Nouveauté de cette rentrée: pour les cyclistes, qui ont longtemps bataillé contre les embardées des bus, scooters et autres engins motorisés pour s'affirmer dans l'espace public parisien, l'ennemi vient aussi désormais de l'intérieur... de la piste cyclable.

Selon l'association Vélo et Territoires, entre mai et septembre, la fréquentation cyclable a progressé de 72% à Paris. La politique pro-vélo de la maire de la capitale Anne Hidalgo a culminé en mai avec le lancement des 50 km de "coronapistes" qui viennent sceller un maillage déjà dense d'axes nouvellement dédiés.

Sur ces pistes saturées aux heures de pointe, la cohabitation entre des profils très différents d'usagers, du néocycliste à Vélib au "vélotafeur" que rien ne fera poser le pied au sol, est avant tout une affaire de vitesse et de comportement.

"Il y a des cyclistes qui roulent n'importe comment, il va falloir accepter qu'on n'est pas sur le Tour de France, que si on prend cinq minutes en plus pour arriver au bureau, ce n'est pas dramatique", assène Camille Hanuise, directrice de l'association Paris en Selle, le lobby parisien des cyclistes.

Mais "une ville cyclable ne se construit pas en deux mois, les Pays-Bas ont 50 ans de culture vélo derrière eux et un Parisien n'est pas, de caractère, un Amstellodamois", plaide la lobbyiste, assurant qu'il est tout à fait normal que la conversion au vélo des Parisiens donne lieu à quelques à-coups.

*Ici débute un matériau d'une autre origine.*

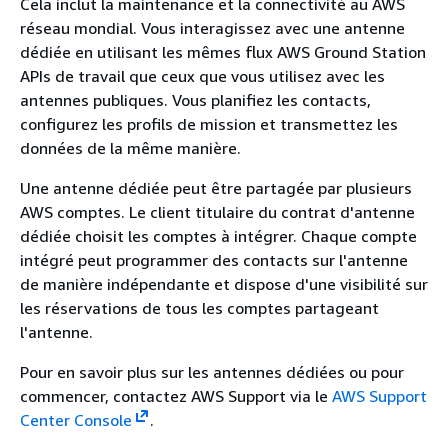
Cela inclut la maintenance et la connectivité au AWS
réseau mondial. Vous interagissez avec une antenne
dédiée en utilisant les mêmes flux AWS Ground Station
APIs de travail que ceux que vous utilisez avec les
antennes publiques. Vous planifiez les contacts,
configurez les profils de mission et transmettez les
données de la même manière.
Une antenne dédiée peut être partagée par plusieurs
AWS comptes. Le client titulaire du contrat d'antenne
dédiée choisit les comptes à intégrer. Chaque compte
intégré peut programmer des contacts sur l'antenne
de manière indépendante et dispose d'une visibilité sur
les réservations de tous les comptes partageant
l'antenne.
Pour en savoir plus sur les antennes dédiées ou pour
commencer, contactez AWS Support via le
AWS Support
Center Console
.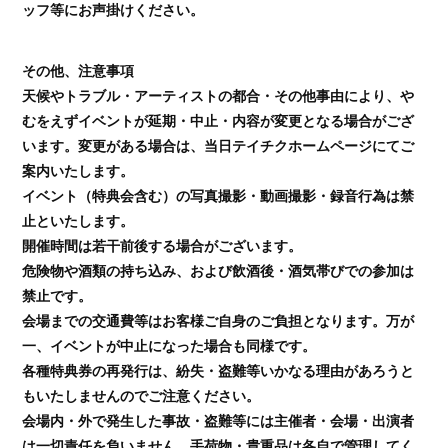
ッフ等にお声掛けください。
その他、注意事項
天候やトラブル・アーティストの都合・その他事由により、や
むをえずイベントが延期・中止・内容が変更となる場合がござ
います。変更がある場合は、当日テイチクホームページにてご
案内いたします。
イベント（特典会含む）の写真撮影・動画撮影・録音行為は禁
止といたします。
開催時間は若干前後する場合がございます。
危険物や酒類の持ち込み、および飲酒後・酒気帯びでの参加は
禁止です。
会場までの交通費等はお客様ご自身のご負担となります。万が
一、イベントが中止になった場合も同様です。
各種特典券の再発行は、紛失・盗難等いかなる理由があろうと
もいたしませんのでご注意ください。
会場内・外で発生した事故・盗難等には主催者・会場・出演者
は一切責任を負いません。手荷物・貴重品は各自で管理してく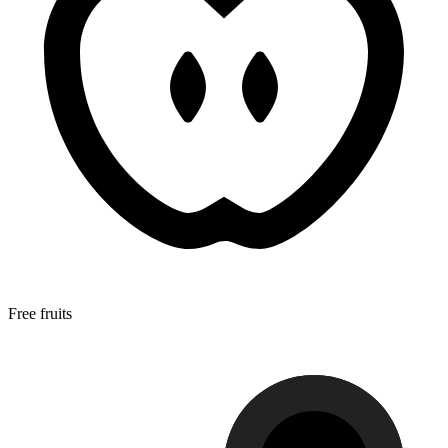
Free fruits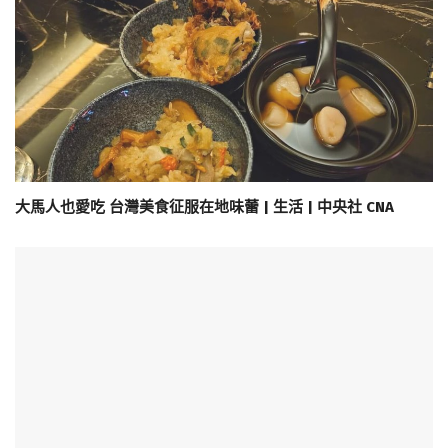
大馬人也愛吃 台灣美食征服在地味蕾 | 生活 | 中央社 CNA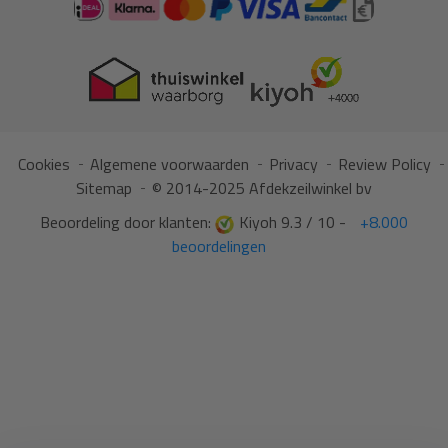
Cookies
Algemene voorwaarden
Privacy
Review Policy
Sitemap
© 2014-2025 Afdekzeilwinkel bv
Beoordeling door klanten:
Kiyoh 9.3 / 10 -
+8.000
beoordelingen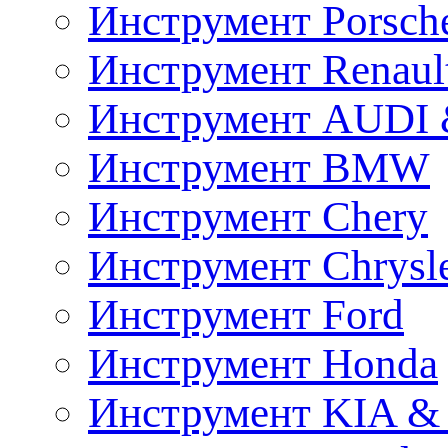
Инструмент Porsch
Инструмент Renaul
Инструмент AUDI 
Инструмент BMW
Инструмент Chery
Инструмент Chrysl
Инструмент Ford
Инструмент Honda
Инструмент KIA &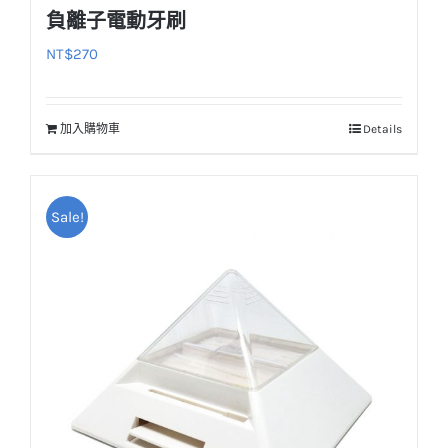
負離子電動牙刷
NT$
270
加入購物車
Details
Sale!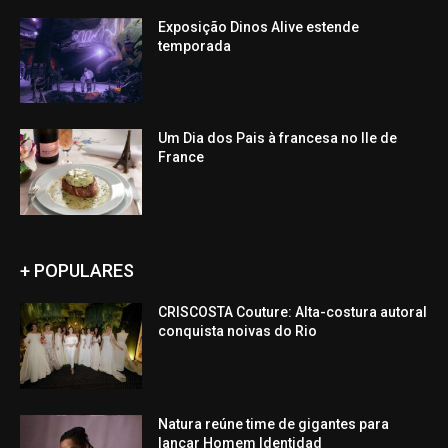
Exposição Dinos Alive estende
temporada
Um Dia dos Pais à francesa no Ile de
France
+ POPULARES
CRISCOSTA Couture: Alta-costura autoral
conquista noivas do Rio
Natura reúne time de gigantes para
lançar Homem Identidad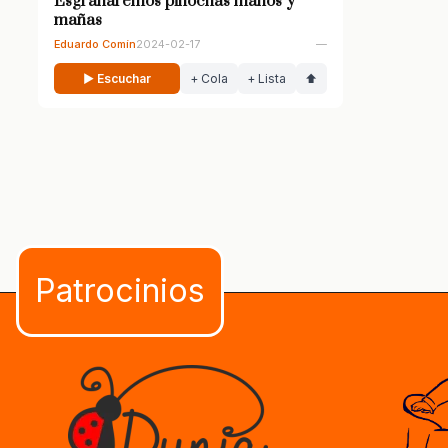
Esgranaremos pinochas maños y
mañas
Eduardo Comín
2024-02-17
—
▶ Escuchar
+ Cola
+ Lista
⬆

Loin de la fluidité des pistes d'Amsterdam ou de Copenhague, à un carrefour cette fois-ci non surveillé de l'axe parisien Sébastopol, au croisement avec la rue de Rivoli, le tableau matinal est plus nuancé.

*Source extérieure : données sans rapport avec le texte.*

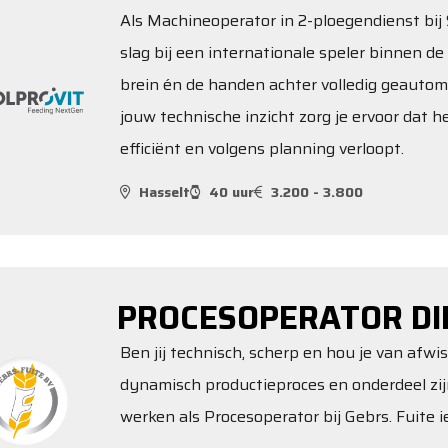
Als Machineoperator in 2-ploegendienst bij S
slag bij een internationale speler binnen de 
brein én de handen achter volledig geautom
jouw technische inzicht zorg je ervoor dat 
efficiënt en volgens planning verloopt.
Hasselt
40 uur
3.200 - 3.800
PROCESOPERATOR DI
Ben jij technisch, scherp en hou je van afwi
dynamisch productieproces en onderdeel zi
werken als Procesoperator bij Gebrs. Fuite ie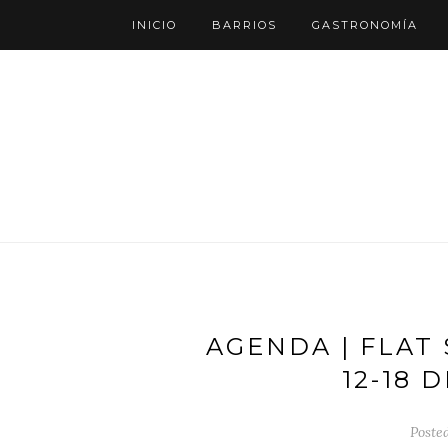
INICIO
BARRIOS
GASTRONOMÍA
AGENDA | FLAT
12-18 
Poste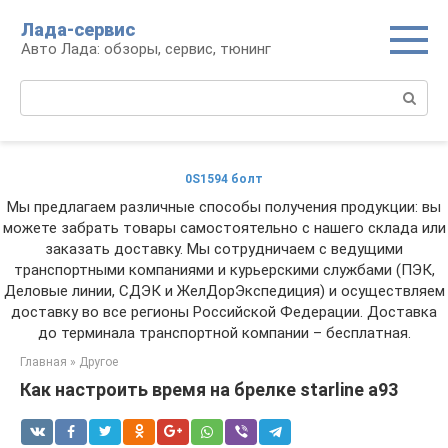
Перейти
Лада-сервис
к
Авто Лада: обзоры, сервис, тюнинг
контенту
Поиск:
0S1594 болт
Мы предлагаем различные способы получения продукции: вы
можете забрать товары самостоятельно с нашего склада или
заказать доставку. Мы сотрудничаем с ведущими
транспортными компаниями и курьерскими службами (ПЭК,
Деловые линии, СДЭК и ЖелДорЭкспедиция) и осуществляем
доставку во все регионы Российской Федерации. Доставка
до терминала транспортной компании – бесплатная.
Главная
»
Другое
Как настроить время на брелке starline a93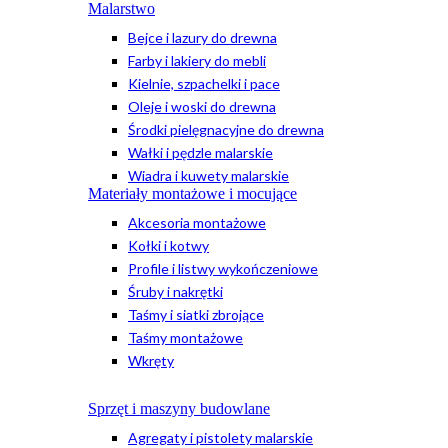
Malarstwo
Bejce i lazury do drewna
Farby i lakiery do mebli
Kielnie, szpachelki i pace
Oleje i woski do drewna
Środki pielęgnacyjne do drewna
Wałki i pędzle malarskie
Wiadra i kuwety malarskie
Materiały montażowe i mocujące
Akcesoria montażowe
Kołki i kotwy
Profile i listwy wykończeniowe
Śruby i nakrętki
Taśmy i siatki zbrojące
Taśmy montażowe
Wkręty
Sprzęt i maszyny budowlane
Agregaty i pistolety malarskie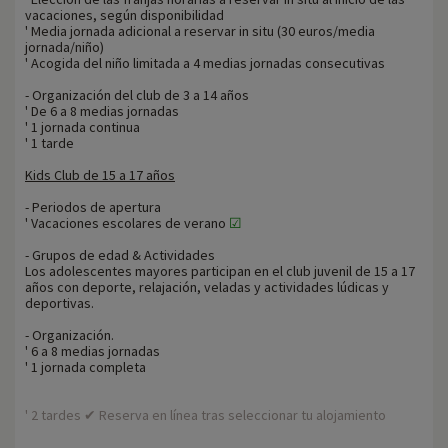
vacaciones, según disponibilidad
' Media jornada adicional a reservar in situ (30 euros/media
jornada/niño)
' Acogida del niño limitada a 4 medias jornadas consecutivas
- Organización del club de 3 a 14 años
' De 6 a 8 medias jornadas
' 1 jornada continua
' 1 tarde
Kids Club de 15 a 17 años
- Periodos de apertura
' Vacaciones escolares de verano
☑
- Grupos de edad & Actividades
Los adolescentes mayores participan en el club juvenil de 15 a 17
años con deporte, relajación, veladas y actividades lúdicas y
deportivas.
- Organización.
' 6 a 8 medias jornadas
' 1 jornada completa
' 2 tardes ✔ Reserva en línea tras seleccionar tu alojamiento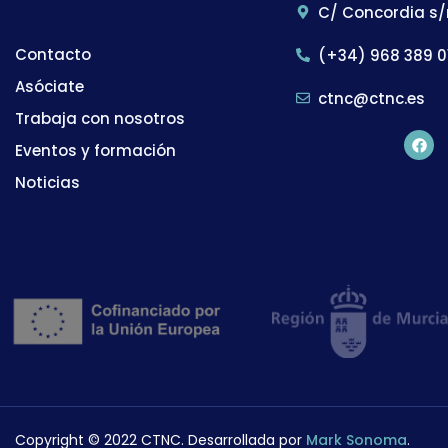
C/ Concordia s/
Contacto
(+34) 968 389 0
Asóciate
ctnc@ctnc.es
Trabaja con nosotros
Eventos y formación
Noticias
Copyright © 2022 CTNC. Desarrollada por
Mark Sonoma
.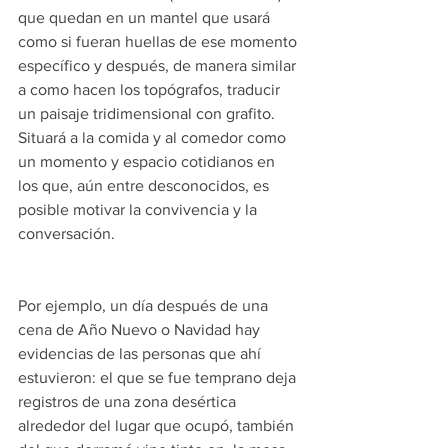
que quedan en un mantel que usará 
como si fueran huellas de ese momento 
específico y después, de manera similar 
a como hacen los topógrafos, traducir 
un paisaje tridimensional con grafito. 
Situará a la comida y al comedor como 
un momento y espacio cotidianos en 
los que, aún entre desconocidos, es 
posible motivar la convivencia y la 
conversación.
Por ejemplo, un día después de una 
cena de Año Nuevo o Navidad hay 
evidencias de las personas que ahí 
estuvieron: el que se fue temprano deja 
registros de una zona desértica 
alrededor del lugar que ocupó, también 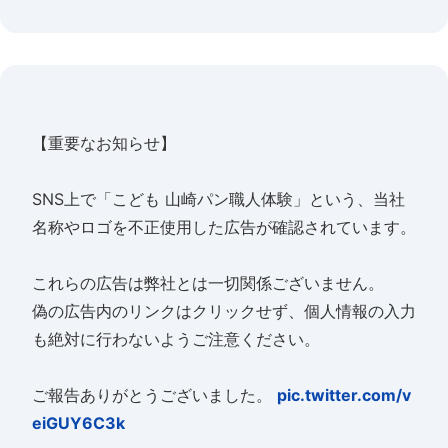
【重要なお知らせ】
SNS上で「こども 山崎パン職人体験」という、当社
名称やロゴを不正使用した広告が確認されています。
これらの広告は弊社とは一切関係ございません。
偽の広告内のリンクはクリックせず、個人情報の入力
も絶対に行わないようご注意ください。
ご報告ありがとうございました。
pic.twitter.com/v
eiGUY6C3k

Le feu passe trois fois au rouge. Sur la cinquantaine de cyclistes décomptés, 12 ne marquent pas l'arrêt et se sont positionnés en "peloton" un peu plus loin. Trois empruntent la piste, à sens unique, en sens inverse. Un cycliste refusera de céder la priorité à un piéton pourtant engagé sur le passage.

"La rentrée est un peu tendue, on ne peut pas nier que les conflits d'usage existent, nous avons pas mal de remontées", reconnaît la directrice de Paris en Selle.

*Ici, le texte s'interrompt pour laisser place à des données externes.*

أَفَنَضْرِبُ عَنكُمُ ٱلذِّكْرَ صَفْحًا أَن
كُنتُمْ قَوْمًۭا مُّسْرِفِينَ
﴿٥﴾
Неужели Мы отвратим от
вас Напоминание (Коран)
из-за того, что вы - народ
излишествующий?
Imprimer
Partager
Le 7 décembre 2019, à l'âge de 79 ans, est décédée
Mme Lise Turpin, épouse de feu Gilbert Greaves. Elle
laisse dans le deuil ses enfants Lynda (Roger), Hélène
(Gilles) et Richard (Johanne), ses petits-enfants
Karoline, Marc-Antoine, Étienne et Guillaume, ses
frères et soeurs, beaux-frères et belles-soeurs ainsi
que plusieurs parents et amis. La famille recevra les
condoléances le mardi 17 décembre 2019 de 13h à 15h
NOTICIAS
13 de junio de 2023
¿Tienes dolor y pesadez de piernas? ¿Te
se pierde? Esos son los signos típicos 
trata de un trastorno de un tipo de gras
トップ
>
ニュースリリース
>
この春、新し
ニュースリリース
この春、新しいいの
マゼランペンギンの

"Les infrastructures vélos ne sont pas adaptées, celles qui sont sorties de terre sont bien, mais elles sont en sous-capacité, ce qui crée des conflits vélos-piétons", complète-t-elle.

"Mais ce débat ne doit pas cacher les violences des motorisés, auxquelles on prête peut-être moins attention parce qu'on les a internalisées mais qui sont bien plus dangereuses".